* Problem to solve *
Write the records as a JSON list of strings, one string per line, starting at the beginning of the records and ending at the line that contains "rows in table", with blank lines omitted. Leave the pictures out of the answer.

----- Provided records -----

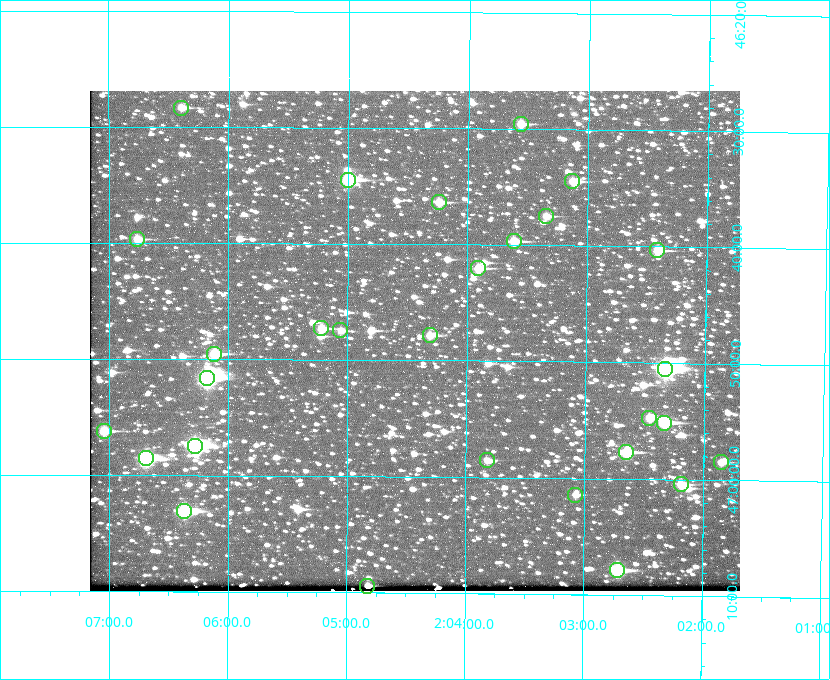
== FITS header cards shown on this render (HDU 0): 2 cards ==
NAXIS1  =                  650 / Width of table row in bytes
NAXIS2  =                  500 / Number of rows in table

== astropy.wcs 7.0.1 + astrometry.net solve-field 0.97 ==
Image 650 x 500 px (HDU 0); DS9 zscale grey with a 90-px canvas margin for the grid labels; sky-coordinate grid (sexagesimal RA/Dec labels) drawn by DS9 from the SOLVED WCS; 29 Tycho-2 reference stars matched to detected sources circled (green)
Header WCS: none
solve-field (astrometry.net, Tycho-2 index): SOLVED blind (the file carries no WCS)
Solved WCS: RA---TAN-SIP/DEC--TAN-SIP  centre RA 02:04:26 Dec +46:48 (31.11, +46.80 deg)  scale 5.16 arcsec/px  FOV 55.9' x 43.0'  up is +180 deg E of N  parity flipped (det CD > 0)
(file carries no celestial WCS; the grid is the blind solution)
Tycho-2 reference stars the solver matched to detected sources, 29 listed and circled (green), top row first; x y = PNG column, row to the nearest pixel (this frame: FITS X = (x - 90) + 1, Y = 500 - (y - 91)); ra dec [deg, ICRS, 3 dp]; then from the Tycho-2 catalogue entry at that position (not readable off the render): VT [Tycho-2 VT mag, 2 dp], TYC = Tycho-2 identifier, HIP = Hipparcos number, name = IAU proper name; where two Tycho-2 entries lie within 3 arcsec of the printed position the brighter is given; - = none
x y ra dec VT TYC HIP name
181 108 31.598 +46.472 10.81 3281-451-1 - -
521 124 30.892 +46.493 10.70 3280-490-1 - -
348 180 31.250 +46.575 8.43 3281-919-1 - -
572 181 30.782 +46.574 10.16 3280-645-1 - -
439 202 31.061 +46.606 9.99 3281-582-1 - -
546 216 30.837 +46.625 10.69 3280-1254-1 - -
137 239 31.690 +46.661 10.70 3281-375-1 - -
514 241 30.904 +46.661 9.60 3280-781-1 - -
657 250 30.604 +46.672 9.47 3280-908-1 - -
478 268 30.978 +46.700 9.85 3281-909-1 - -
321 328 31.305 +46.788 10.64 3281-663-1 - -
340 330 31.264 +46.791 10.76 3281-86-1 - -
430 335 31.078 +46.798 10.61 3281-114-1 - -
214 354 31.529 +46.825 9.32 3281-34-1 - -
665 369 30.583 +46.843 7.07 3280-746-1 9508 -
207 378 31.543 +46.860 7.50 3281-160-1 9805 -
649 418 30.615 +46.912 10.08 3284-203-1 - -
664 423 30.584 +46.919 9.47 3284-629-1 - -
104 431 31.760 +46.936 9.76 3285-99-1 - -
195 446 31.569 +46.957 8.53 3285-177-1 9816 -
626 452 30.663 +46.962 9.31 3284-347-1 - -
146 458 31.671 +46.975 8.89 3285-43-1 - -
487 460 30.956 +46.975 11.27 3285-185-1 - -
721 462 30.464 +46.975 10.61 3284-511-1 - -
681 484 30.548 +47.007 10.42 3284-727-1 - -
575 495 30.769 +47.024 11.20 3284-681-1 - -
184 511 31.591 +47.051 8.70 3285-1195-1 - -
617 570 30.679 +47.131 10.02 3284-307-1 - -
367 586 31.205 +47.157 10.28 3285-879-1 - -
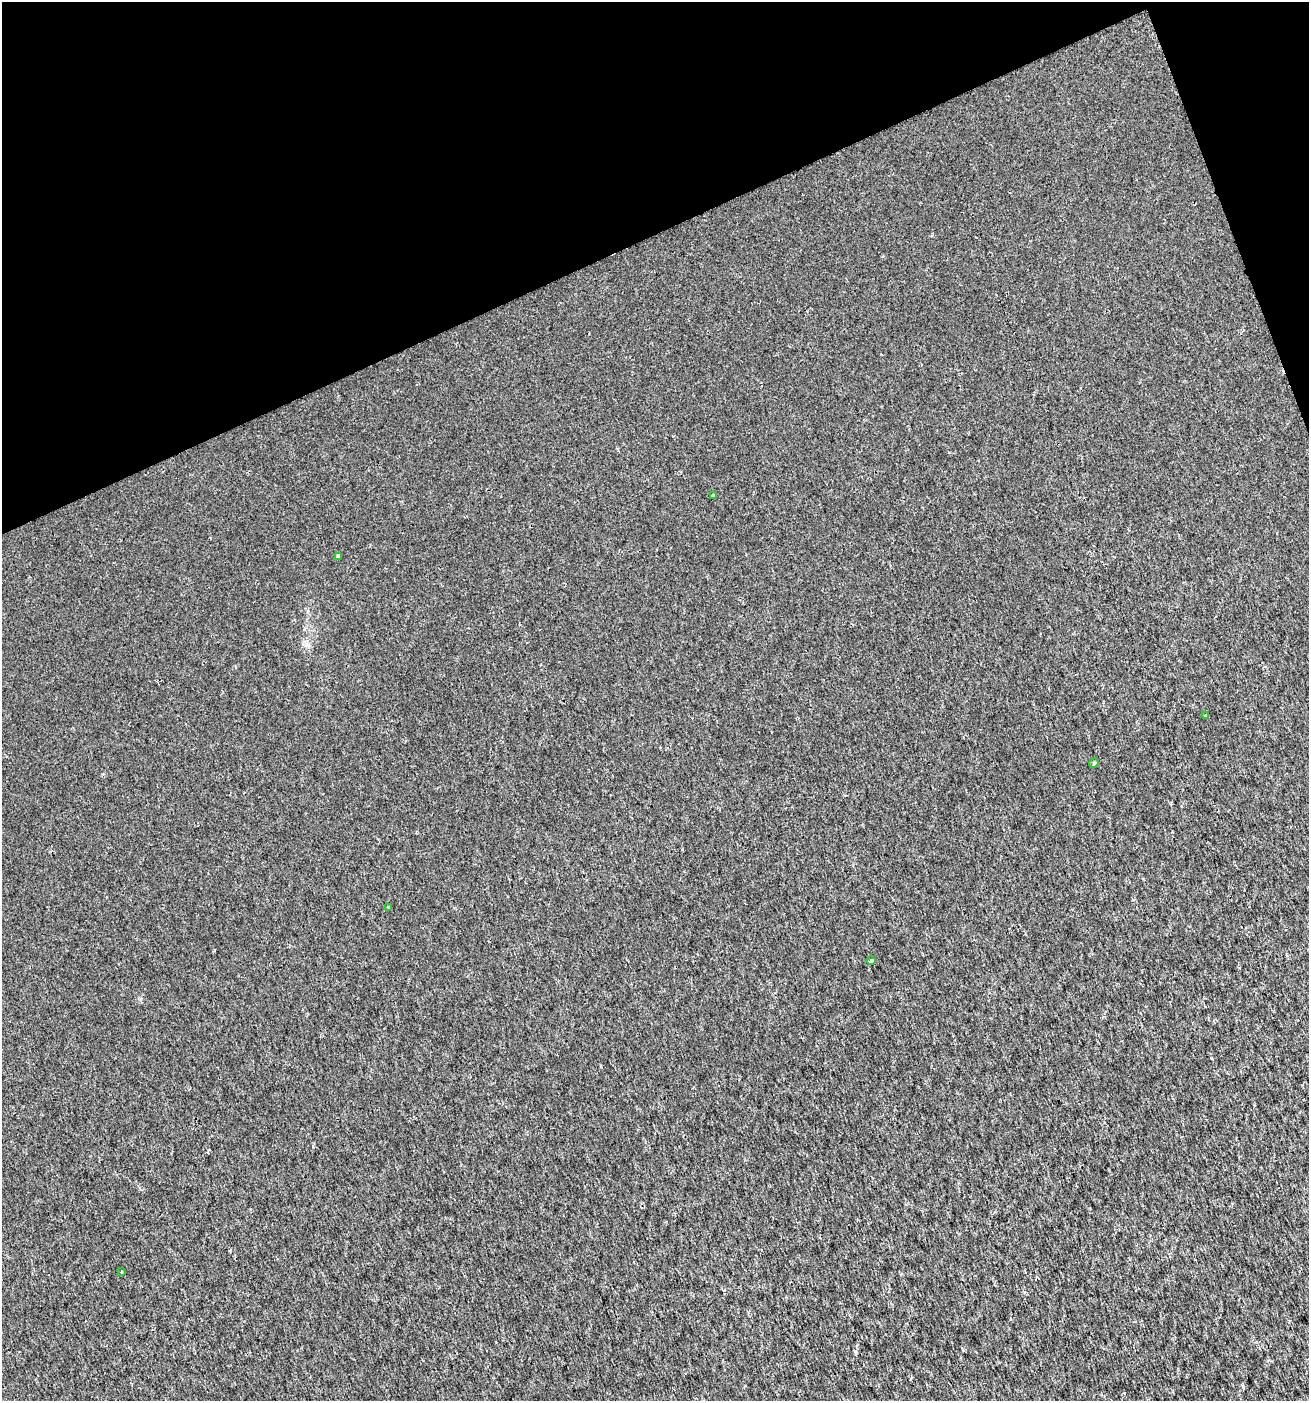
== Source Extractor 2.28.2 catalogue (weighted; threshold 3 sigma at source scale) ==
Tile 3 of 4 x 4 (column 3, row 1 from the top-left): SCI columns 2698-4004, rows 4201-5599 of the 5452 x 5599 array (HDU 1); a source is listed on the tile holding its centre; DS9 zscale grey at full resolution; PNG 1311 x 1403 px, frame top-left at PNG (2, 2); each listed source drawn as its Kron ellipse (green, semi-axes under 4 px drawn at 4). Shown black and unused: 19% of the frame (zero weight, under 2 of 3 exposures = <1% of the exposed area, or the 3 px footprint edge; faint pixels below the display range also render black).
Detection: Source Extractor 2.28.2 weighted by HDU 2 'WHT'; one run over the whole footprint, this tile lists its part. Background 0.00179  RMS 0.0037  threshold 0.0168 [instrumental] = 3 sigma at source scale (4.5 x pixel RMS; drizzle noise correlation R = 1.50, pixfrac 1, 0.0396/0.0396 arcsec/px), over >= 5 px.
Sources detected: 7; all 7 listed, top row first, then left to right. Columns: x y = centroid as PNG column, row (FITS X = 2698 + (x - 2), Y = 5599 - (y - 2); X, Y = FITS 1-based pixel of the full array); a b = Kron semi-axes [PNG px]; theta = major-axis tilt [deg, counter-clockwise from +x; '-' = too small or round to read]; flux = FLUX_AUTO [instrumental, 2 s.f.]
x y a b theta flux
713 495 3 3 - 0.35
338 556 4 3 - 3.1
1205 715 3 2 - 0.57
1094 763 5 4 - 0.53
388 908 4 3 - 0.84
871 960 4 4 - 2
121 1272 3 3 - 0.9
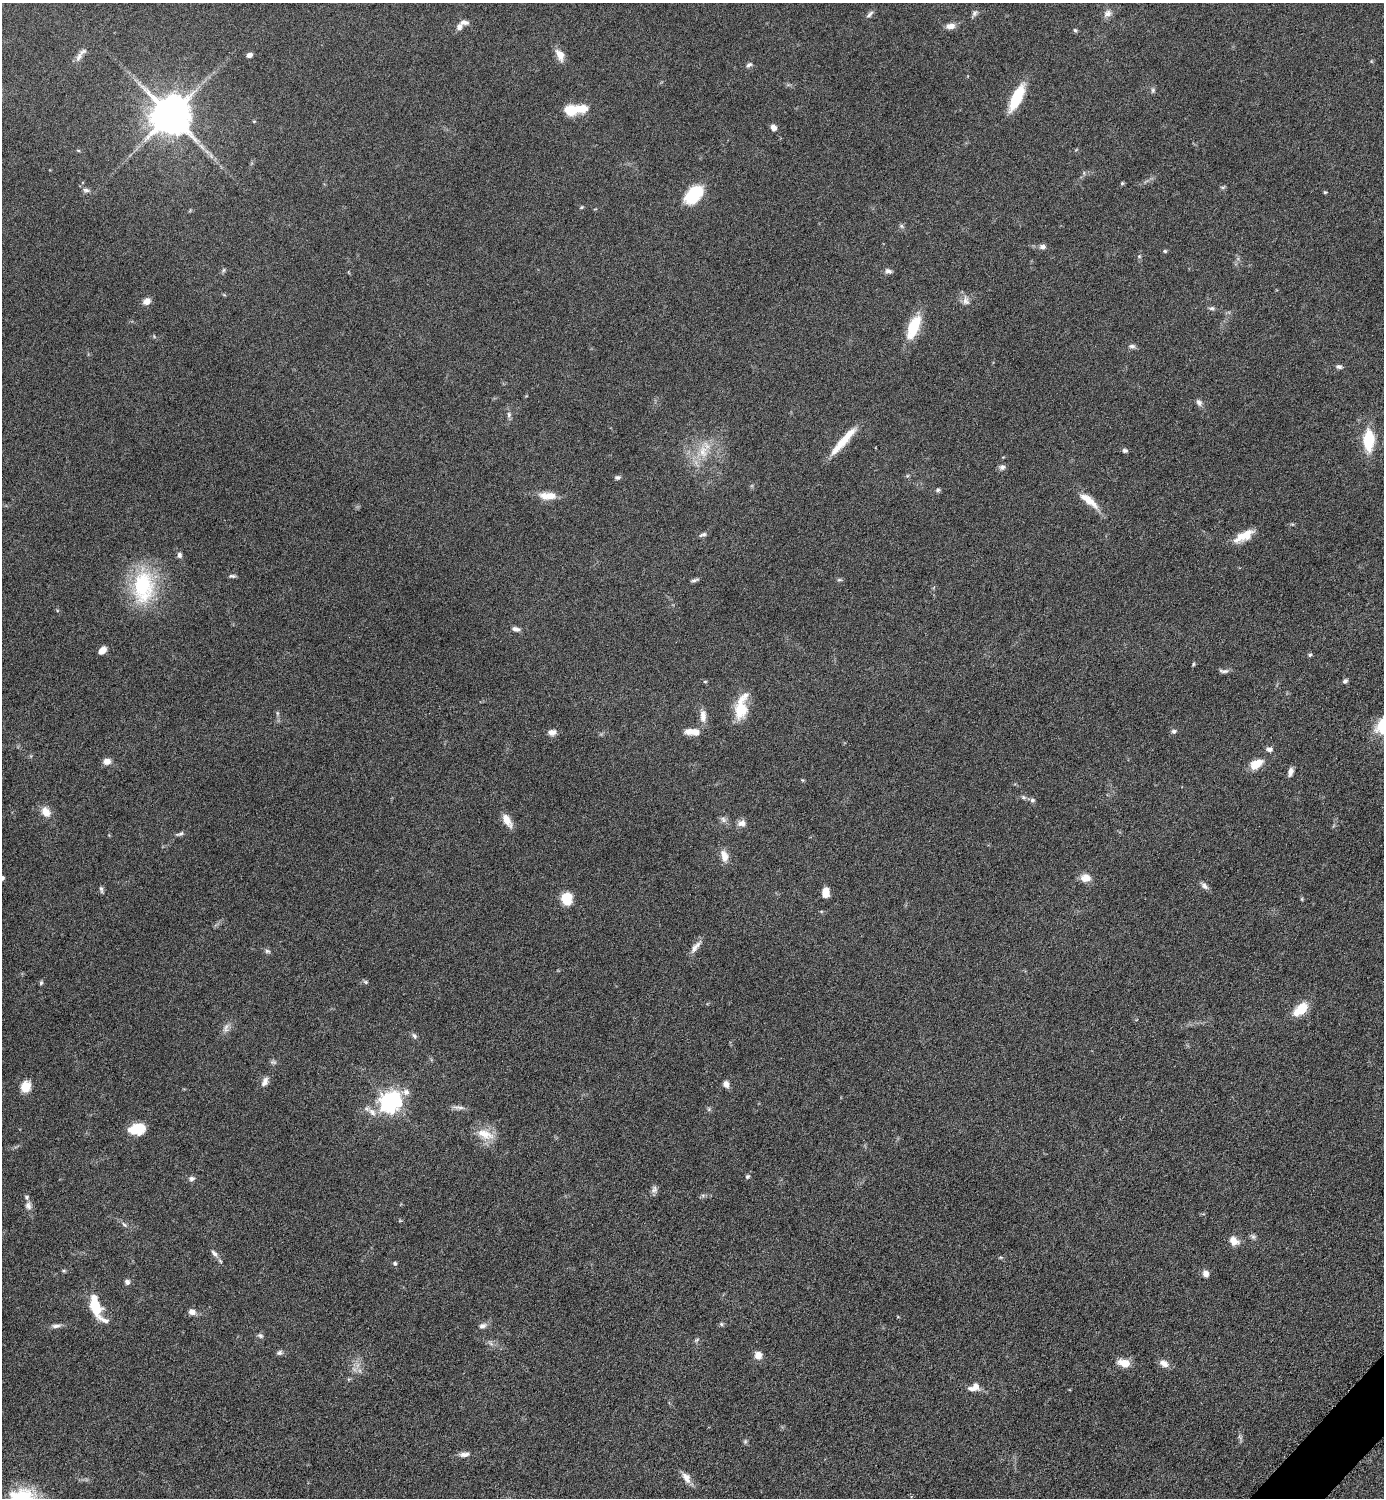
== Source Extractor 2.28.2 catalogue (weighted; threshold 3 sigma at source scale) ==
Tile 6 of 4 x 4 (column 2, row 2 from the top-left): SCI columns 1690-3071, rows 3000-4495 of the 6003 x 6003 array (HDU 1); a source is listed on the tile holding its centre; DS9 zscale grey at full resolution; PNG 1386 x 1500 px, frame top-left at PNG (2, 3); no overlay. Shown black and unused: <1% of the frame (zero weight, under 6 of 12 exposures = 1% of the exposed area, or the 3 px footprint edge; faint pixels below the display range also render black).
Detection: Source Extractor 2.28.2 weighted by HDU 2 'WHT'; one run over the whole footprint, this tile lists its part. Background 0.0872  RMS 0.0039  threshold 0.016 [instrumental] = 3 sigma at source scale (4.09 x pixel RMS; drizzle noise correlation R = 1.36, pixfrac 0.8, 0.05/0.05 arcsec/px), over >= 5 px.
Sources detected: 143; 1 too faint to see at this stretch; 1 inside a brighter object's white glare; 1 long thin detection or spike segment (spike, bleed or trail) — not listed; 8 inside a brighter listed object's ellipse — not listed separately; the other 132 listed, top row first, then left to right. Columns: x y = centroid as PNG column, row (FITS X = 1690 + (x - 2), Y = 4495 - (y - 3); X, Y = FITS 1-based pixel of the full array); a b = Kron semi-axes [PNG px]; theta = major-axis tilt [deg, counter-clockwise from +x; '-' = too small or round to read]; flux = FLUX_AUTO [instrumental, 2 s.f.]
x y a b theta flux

-----

* Solution to the exercise *
[
  "== FITS header cards shown on this render (HDU 0): 2 cards ==",
  "NAXIS1  =                  650 / Width of table row in bytes",
  "NAXIS2  =                  500 / Number of rows in table"
]